The question made me feel guilty. All those animals, all those eyes… I’d promised to help, but I was no closer to finding out how, despite everything that had happened.

“It was… fine,” I said. I sipped my cocoa like a good girl, but was really wishing she would leave. Not because she wasn’t being nice, because she was – awfully nice, in fact – but I thought that business with the leeches was gross, and it was hard not to think that the hand now patting me also liked stroking leeches. It was like the few times I’d met someone who wanted to be my friend more than I wanted to be theirs – it made me feel sort of embarrassed and guilty even while I was wishing they would just go away.

Alichia was in no hurry to leave – she seemed to have all the time in the world.

“What animal did you meet?”

“There were… several.”

“Really? Well, that happens sometimes. Were you frightened?”

“Not really.”

She sighed.

“Well, I think we are making our wildwitch children grow up much too soon.” Suddenly she looked so sad that I felt even more guilty about wanting her to leave. Perhaps she was lonely. I mean, there must be a limit to how many thrilling conversations you can have with a leech.

“Do you have children?” I asked.

“One. That’s to say… I had… I had a daughter. She was your age when she… disappeared.”

“I’m sorry to hear that.”

I remembered the picture in the house on stilts. A girl with blonde hair like Alichia’s and eyes almost the same shade of raisin-brown. That must be her – the missing daughter.

And then something clicked into place. Tridecimal Night. Fair hair and brown eyes. Mum’s voice:

“Her name was Lia. Her mother was also a wildwitch, but Lia wasn’t sure if she wanted to be one herself. She… she was a gentle girl, a little insecure at times, but brave in her own way. We always stuck together and so no one ever really teased us. She had brown eyes like you, but very fair hair.”

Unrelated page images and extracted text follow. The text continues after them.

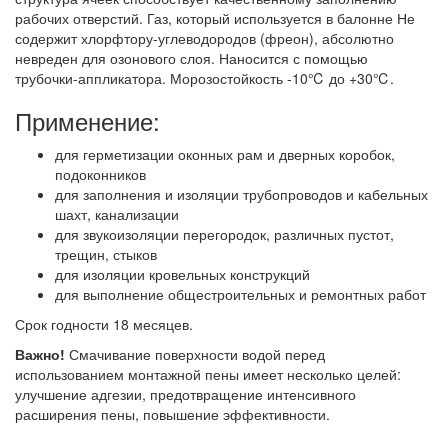
рабочих отверстий. Газ, который используется в балонне Не
содержит хлорфтору-углеводородов (фреон), абсолютно
невреден для озонового слоя. Наносится с помощью
трубочки-аппликатора. Морозостойкость -10℃ до +30℃.
Применение:
для герметизации оконных рам и дверных коробок,
подоконников
для заполнения и изоляции трубопроводов и кабельных
шахт, канализации
для звукоизоляции перегородок, различных пустот,
трещин, стыков
для изоляции кровельных конструкций
для выполнение общестроительных и ремонтных работ
Срок годности 18 месяцев.
Важно!
Смачивание поверхности водой перед
использованием монтажной пены имеет несколько целей:
улучшение адгезии, предотвращение интенсивного
расширения пены, повышение эффективности.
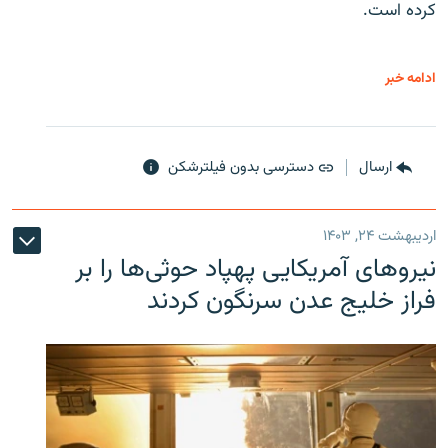
کرده است.
ادامه خبر
ارسال
دسترسی بدون فیلترشکن
اردیبهشت ۲۴, ۱۴۰۳
نیروهای آمریکایی پهپاد حوثی‌ها را بر
فراز خلیج عدن سرنگون کردند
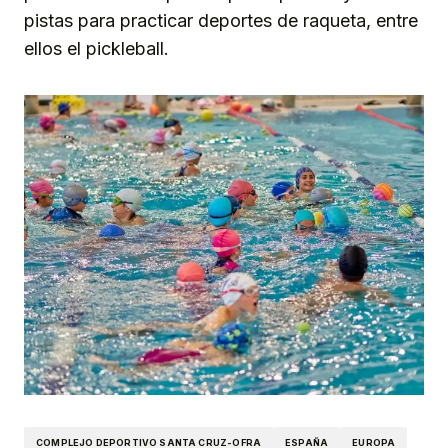
pistas para practicar deportes de raqueta, entre
ellos el pickleball.
COMPLEJO DEPORTIVO SANTA CRUZ-OFRA
ESPAÑA
EUROPA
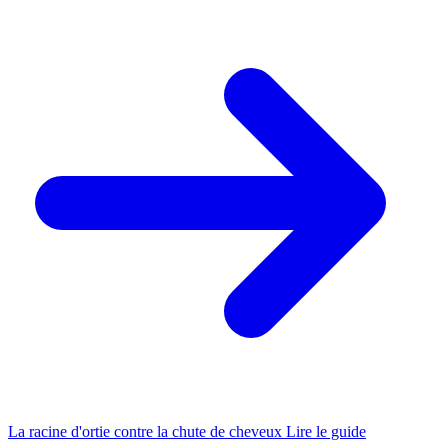
La racine d'ortie contre la chute de cheveux
Lire le guide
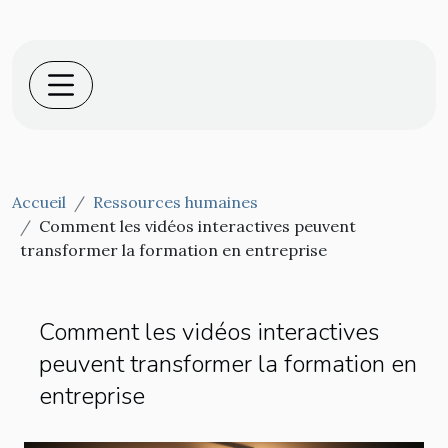
Accueil
Ressources humaines
Comment les vidéos interactives peuvent
transformer la formation en entreprise
Comment les vidéos interactives
peuvent transformer la formation en
entreprise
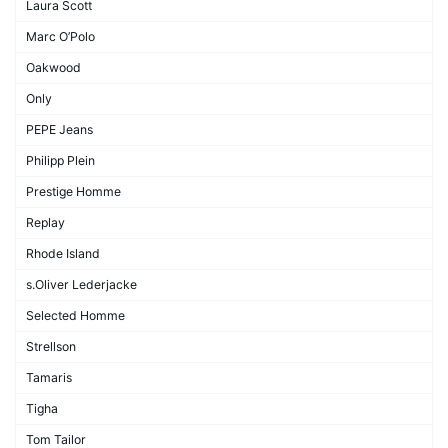
Laura Scott
Marc O’Polo
Oakwood
Only
PEPE Jeans
Philipp Plein
Prestige Homme
Replay
Rhode Island
s.Oliver Lederjacke
Selected Homme
Strellson
Tamaris
Tigha
Tom Tailor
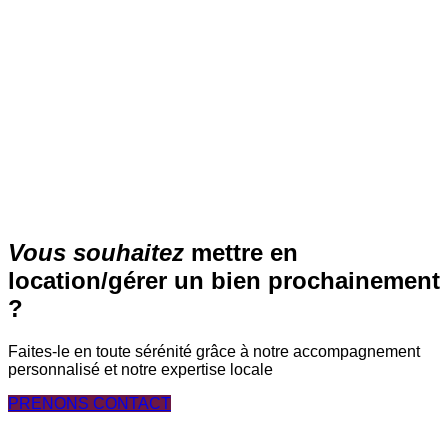
LA CELLE SAINT CLOUD
1 390 €/mois
Découvrir
›
Vous souhaitez
mettre en
location/gérer un bien prochainement
?
Faites-le en toute sérénité grâce à notre accompagnement
personnalisé et notre expertise locale
PRENONS CONTACT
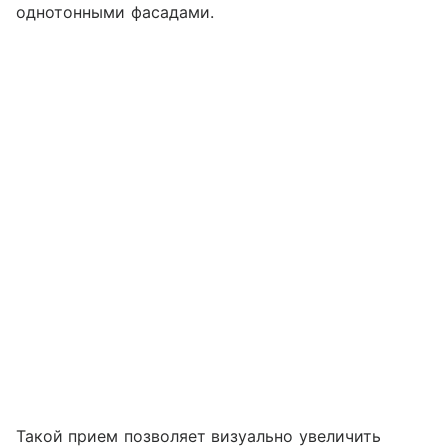
однотонными фасадами.
Такой прием позволяет визуально увеличить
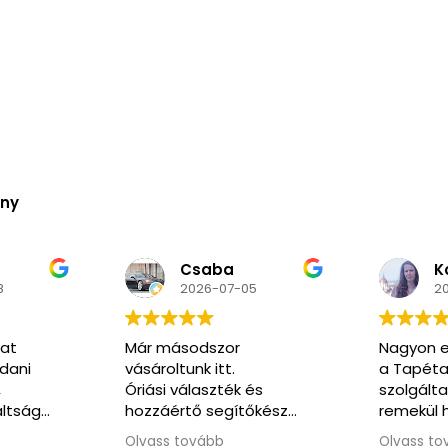
ény
Kozma
N
5
2026-06-02
2
Nagyon elégedett voltam
Nagyon k
a Tapéta Trend
segítőkés
és
szolgáltatásával. A honlap
pedig ren
őkész
remekül használható, a
kommunikáció végig
Olvass tovább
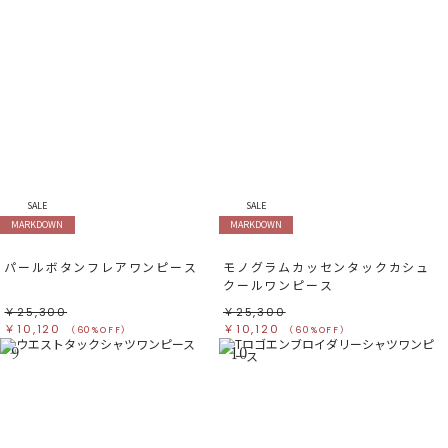
SALE
SALE
MARKDOWN
MARKDOWN
パールボタンフレアワンピース
モノグラムカッセンタックカシュ
クールワンピース
￥25,300
￥25,300
￥10,120
￥10,120
（60%OFF）
（60%OFF）
9
10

Was that her? If so, she hadn’t just disappeared. She’d been killed. Eaten alive. Eaten by the animal she’d tried to help.

Did I remind her of Lia? Was that why she was sitting here, stroking my hand, being nice? I didn’t like to ask. But I drank a little more of my cocoa, and smiled cautiously.

“Thank you,” I said. “Now I don’t feel scared any more.”

“I’m glad,” she said, patting my hand again. “Sleep tight, darling.”

I didn’t think I’d be able to fall asleep as long as there was thunder and lightning across Westmark. But my eyelids grew heavy, in fact my whole body grew heavier and heavier until at last I was asleep.

 

When I woke up, I couldn’t remember where I was.

I wasn’t properly awake, and my body felt as if I had gained about twenty-five kilos in my sleep. The duvet covering me was like a damp sack of cement pushing me down into the mattress, and it wasn’t until I heard the distant rumble of thunder that I remembered the storm, Westmark, Alichia and the leeches.

I fumbled for the light switch, and I found it, but nothing happened when I pressed it. The ancient wiring in the house seemed to have given up the unequal fight against the storm.

I knew there were candles, candlesticks and matches on the chest of drawers next to my bed, but when I reached out my hand, I almost knocked over the cocoa mug.

Finally I found the matches and managed to light a candle. And that was when I spotted it. Or rather, spotted them.

Up my arm in an almost straight line, there were five round marks. And inside each of them, I could clearly see the little “Y”-shaped bite marks left behind by a leech.